The testing will also likely be somewhat expensive initially, in part because of the cost of the disposable cartridge, Gaydos said, and this might make the testing less useful for resource-poor settings. For these settings, public health pricing or support from a non-profit like the Gates Foundation might help defray the cost.

Jeff Luber, CEO of Binx, said in an interview that Binx intends to place its instruments for free, and the cartridges can be manufactured "in the single digits at scale."  

The reimbursement rates for molecular CT/NG testing enable "a lot of margin" for the product, Luber also said, citing a Medicare and Medicaid reimbursement rate of $78. Experts the company has consulted tell it the CPT code already used for molecular CT/NG testing can be used for the POC testing.

For marketing, Binx is actually taking a different approach than might be expected.

"Our go-to-market strategy is not through direct-to-consumer advertising or building a large sales force," Luber said. "We're going after large partners who are having an increasing footprint in healthcare," he said, such as retail pharmacies and institutions that invest in women's health and sexual wellness. 
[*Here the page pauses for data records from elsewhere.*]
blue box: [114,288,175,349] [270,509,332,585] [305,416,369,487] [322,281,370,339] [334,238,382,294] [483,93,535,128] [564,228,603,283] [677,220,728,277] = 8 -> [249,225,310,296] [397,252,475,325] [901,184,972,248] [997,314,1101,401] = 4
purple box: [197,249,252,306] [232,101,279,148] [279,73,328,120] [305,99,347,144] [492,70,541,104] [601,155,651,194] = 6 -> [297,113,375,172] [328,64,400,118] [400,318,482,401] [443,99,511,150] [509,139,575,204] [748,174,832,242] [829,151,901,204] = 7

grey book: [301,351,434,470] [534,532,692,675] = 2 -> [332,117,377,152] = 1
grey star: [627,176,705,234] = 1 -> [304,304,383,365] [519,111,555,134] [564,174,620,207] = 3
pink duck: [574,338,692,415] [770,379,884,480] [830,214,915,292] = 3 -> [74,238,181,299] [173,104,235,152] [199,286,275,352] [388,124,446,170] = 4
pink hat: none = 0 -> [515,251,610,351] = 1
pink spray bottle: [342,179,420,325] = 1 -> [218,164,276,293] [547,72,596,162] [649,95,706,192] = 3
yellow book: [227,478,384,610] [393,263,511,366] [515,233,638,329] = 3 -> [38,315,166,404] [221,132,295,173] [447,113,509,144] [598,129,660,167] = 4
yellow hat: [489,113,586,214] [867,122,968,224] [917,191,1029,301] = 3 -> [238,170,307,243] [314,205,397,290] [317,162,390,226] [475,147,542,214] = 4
The firm also plans to license out the technology to companies with women's health sales forces, particularly ones marketing non-invasive prenatal testing and carrier screening who want to "put more products in the bags of those salespeople." Binx is looking for an exclusive partner for the io in OB/GYN and fertility clinics, Luber said. "We do think the power will come from a single, high-quality partner that's looking to have an exclusive advantage in the market," he said.

So, rather than building a sales team, the firm will keep a senior corporate development and medical liaison team, primarily focused on developing partnerships.

In terms of competition, Luber said that the market opportunity is in the realm of $10 billion, so, "There's plenty of opportunity for all." But, he said he thinks Binx will maintain its first-to-market leadership advantage because its cartridge has such high ability to multiplex.

The firm will soon validate a 30-minute molecular trichomonas test, he said, and is also developing a M. genitalium test, but whether these will be made into a small panel or individual tests will depend on the market demand.